PINNACLE Telecom, the Scottish IT minnow, is to issue more than 500 million new shares to cover the cost of buying English technology group Accent Telecom.
Despite being one of one of Scotland's smallest Aim-listed companies, Pinnacle has close to 1.2 billion shares in issue. But it is now set to issue another 508,807,826 shares to cover the £661,450 cost of buying Accent.
Even before the new shares
are admitted to trading later this month, Pinnacle already has more shares in issue than FTSE-100 utility company, Scottish & Southern Energy, which has a comparatively modest total of 920,440,801 shares.
Aim-listed Pinnacle was founded as the comeback business of Graham Duncan, the former chief executive of Atlantic Telecom, who is now Pinnacle's non-executive chairman.
A darling of the dotcom bubble, Aberdeen-based Atlantic's value peaked at more than £2 billion, but it collapsed in 2001 with debts of £700 million.
Duncan's newer, more modest venture was formed in 2002 to provide IT and telecommunications services, mainly for small and medium-sized businesses. However, a string of deals funded primarily through new shares, combined with a falling share price, has seen its shares in issue swell, and following the latest deal it will have more than 1.7 billion shares in the market.
In early 2007, the company – which was then called Glen Group – was forced into a share split to allow it to raise cash.

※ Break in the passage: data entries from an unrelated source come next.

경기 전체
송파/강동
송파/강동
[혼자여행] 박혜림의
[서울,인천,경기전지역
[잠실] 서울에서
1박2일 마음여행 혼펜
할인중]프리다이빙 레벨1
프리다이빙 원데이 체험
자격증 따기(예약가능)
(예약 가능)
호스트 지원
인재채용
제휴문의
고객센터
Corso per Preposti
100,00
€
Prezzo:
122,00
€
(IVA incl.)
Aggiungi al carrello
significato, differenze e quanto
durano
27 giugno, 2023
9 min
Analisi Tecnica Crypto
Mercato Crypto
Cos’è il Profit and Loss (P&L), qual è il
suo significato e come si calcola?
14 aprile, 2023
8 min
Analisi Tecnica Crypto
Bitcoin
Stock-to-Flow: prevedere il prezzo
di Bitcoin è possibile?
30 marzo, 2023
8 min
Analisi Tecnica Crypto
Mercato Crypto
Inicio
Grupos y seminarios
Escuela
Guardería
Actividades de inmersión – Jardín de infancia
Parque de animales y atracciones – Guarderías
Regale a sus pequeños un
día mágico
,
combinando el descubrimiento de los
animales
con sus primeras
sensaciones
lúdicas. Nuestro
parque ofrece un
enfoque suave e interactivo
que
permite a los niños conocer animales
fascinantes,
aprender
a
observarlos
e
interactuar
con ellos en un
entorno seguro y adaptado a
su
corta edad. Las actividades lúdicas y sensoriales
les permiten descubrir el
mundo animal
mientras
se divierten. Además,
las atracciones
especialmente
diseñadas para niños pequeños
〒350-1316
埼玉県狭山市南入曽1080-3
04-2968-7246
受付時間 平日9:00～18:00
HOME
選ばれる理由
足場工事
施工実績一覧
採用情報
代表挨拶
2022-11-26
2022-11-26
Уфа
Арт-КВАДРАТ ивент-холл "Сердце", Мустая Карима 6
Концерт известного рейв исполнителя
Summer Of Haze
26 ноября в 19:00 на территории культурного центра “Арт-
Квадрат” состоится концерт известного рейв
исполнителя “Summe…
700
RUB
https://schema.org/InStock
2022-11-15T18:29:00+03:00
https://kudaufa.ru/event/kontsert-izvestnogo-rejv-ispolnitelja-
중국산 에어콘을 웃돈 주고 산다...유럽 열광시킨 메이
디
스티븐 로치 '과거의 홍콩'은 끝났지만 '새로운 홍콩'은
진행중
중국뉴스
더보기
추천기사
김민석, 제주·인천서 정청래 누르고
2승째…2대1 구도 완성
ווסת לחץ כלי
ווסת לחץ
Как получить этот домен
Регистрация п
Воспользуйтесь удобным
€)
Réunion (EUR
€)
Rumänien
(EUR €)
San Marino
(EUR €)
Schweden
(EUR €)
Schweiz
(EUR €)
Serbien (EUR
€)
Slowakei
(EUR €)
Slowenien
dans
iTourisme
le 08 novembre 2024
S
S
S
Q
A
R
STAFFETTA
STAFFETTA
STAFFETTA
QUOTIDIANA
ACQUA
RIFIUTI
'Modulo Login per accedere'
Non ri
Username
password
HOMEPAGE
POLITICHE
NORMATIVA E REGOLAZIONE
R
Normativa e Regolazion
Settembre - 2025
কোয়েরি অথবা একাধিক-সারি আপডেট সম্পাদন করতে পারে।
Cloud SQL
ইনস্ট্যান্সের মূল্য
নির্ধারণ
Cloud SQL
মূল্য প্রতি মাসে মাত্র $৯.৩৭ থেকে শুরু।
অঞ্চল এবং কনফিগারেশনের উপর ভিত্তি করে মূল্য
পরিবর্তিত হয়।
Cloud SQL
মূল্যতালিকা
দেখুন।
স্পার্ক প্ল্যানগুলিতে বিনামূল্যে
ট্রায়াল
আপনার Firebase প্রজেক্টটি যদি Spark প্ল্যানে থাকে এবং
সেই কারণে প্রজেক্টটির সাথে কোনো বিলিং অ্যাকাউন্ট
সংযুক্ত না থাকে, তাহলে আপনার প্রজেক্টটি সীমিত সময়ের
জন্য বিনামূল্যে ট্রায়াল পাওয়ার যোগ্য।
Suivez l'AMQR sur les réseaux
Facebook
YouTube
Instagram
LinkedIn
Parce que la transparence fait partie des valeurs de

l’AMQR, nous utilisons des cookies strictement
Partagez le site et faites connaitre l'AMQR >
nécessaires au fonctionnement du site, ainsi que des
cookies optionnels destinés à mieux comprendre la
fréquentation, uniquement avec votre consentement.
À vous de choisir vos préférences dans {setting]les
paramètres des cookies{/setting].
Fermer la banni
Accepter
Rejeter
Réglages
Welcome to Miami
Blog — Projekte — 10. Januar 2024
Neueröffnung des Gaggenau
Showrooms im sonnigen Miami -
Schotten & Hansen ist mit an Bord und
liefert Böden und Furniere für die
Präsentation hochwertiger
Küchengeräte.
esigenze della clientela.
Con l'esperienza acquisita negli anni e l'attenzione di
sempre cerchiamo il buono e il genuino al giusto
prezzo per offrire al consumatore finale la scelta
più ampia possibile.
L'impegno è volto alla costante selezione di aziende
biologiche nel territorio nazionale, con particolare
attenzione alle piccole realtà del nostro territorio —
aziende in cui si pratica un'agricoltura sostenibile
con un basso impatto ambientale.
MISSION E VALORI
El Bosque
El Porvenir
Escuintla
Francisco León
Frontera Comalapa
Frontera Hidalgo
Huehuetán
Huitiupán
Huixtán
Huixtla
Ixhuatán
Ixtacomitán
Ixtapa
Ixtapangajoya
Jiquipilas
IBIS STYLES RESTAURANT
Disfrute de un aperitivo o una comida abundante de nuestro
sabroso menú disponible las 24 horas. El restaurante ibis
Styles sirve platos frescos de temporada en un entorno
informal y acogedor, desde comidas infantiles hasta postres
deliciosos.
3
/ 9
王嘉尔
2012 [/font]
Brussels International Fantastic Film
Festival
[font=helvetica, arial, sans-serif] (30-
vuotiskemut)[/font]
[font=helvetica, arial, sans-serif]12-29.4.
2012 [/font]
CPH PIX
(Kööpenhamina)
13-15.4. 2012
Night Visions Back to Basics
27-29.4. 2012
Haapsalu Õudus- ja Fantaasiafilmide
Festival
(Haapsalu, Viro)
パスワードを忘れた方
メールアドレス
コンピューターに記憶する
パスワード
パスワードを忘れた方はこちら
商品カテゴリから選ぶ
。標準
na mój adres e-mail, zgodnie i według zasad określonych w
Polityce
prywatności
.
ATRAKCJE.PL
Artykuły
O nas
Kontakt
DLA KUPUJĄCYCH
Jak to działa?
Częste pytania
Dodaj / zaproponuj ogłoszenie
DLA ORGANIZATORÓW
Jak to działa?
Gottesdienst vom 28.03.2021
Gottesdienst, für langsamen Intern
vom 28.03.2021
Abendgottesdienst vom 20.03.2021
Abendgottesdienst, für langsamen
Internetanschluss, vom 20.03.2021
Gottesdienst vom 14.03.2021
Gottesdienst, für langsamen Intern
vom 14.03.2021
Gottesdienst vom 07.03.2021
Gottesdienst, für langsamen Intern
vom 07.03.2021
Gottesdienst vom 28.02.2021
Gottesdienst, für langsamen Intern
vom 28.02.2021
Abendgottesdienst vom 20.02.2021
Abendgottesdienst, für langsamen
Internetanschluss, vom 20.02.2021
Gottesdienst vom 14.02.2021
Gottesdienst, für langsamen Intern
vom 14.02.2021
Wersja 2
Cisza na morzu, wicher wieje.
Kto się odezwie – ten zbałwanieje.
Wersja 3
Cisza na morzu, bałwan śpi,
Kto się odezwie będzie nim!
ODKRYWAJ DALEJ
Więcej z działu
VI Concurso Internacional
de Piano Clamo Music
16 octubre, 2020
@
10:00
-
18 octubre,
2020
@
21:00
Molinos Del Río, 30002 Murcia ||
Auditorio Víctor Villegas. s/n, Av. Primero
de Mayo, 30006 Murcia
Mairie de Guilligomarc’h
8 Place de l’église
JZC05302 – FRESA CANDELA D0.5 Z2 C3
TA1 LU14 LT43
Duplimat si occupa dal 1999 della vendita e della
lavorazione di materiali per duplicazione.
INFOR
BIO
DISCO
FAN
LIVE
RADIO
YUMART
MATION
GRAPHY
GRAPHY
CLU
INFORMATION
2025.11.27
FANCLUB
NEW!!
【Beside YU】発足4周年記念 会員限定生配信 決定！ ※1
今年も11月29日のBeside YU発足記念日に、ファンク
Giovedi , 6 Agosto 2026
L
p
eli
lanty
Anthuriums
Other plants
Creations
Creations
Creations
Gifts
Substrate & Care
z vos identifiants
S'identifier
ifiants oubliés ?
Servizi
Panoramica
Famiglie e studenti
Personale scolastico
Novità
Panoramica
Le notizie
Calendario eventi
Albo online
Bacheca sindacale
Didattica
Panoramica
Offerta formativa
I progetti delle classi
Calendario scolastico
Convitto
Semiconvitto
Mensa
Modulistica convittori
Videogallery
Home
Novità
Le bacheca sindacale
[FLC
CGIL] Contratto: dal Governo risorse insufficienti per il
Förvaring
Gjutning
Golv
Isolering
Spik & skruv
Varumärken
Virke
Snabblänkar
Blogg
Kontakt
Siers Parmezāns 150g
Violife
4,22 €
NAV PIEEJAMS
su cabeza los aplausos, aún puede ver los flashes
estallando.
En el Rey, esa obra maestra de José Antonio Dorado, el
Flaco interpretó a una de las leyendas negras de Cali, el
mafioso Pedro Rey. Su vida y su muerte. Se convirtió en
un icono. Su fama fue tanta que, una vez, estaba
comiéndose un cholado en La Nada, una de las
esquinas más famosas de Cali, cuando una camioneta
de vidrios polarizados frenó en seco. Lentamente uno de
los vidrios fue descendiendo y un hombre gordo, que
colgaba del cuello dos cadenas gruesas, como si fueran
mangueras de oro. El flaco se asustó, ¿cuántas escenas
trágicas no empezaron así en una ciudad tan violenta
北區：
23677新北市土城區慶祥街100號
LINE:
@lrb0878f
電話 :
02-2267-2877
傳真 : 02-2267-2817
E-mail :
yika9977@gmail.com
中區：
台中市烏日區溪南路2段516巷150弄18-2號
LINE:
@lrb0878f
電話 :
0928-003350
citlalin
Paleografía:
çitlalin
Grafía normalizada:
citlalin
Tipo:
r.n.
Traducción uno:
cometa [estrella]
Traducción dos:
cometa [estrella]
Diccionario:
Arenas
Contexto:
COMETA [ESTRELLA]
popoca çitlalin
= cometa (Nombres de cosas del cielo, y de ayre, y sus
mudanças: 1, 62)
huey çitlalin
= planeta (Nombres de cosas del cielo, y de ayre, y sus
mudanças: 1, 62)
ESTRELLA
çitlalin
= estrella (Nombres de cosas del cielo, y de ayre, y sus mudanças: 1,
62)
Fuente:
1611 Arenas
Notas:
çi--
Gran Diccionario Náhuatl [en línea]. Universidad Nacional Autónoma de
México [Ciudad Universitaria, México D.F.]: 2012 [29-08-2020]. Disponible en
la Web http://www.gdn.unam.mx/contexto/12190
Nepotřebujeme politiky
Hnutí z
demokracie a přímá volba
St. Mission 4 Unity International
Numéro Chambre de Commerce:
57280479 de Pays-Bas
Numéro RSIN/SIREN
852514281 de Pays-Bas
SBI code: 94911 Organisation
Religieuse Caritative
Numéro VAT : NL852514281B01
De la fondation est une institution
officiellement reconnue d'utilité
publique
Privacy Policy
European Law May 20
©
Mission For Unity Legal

Under stock exchange rules, shares can only be issued at or above par value, which in the case of Glen Group was 1p.
When the trading value of the company's shares fell below their face value, the company was forced to issue ten new 0.1p shares for every old share.
Earlier this year the shares fell below the par value once again, but the company has more than doubled in value since, and yesterday rose another 7.4 per cent – one hundredth of a penny – to 0.145p. Its market capitalisation was £1.7m.
It is likely that the number of Pinnacle's shares in issue will grow further, with its chief executive, Alan Bonner, saying yesterday that it was planning further bolt-on acquisitions.
Bonner said the deal for Accent was a "pivotal transaction" for Pinnacle, adding: "It will materially increase group turnover, and give the enlarged business greater scale and wider geographic coverage. Creating a business of substance remains a key objective of the board."
Accent owns stakes in companies which provide a range of services for SMEs, based in Middlesex, Dorking and Stockton-on-Tees. Its management are staying on in the company after the deal is completed.
According to its most recent accounts, Accent had turnover of £3.52m in the year to 31 March, generating an operating profit of £17,000.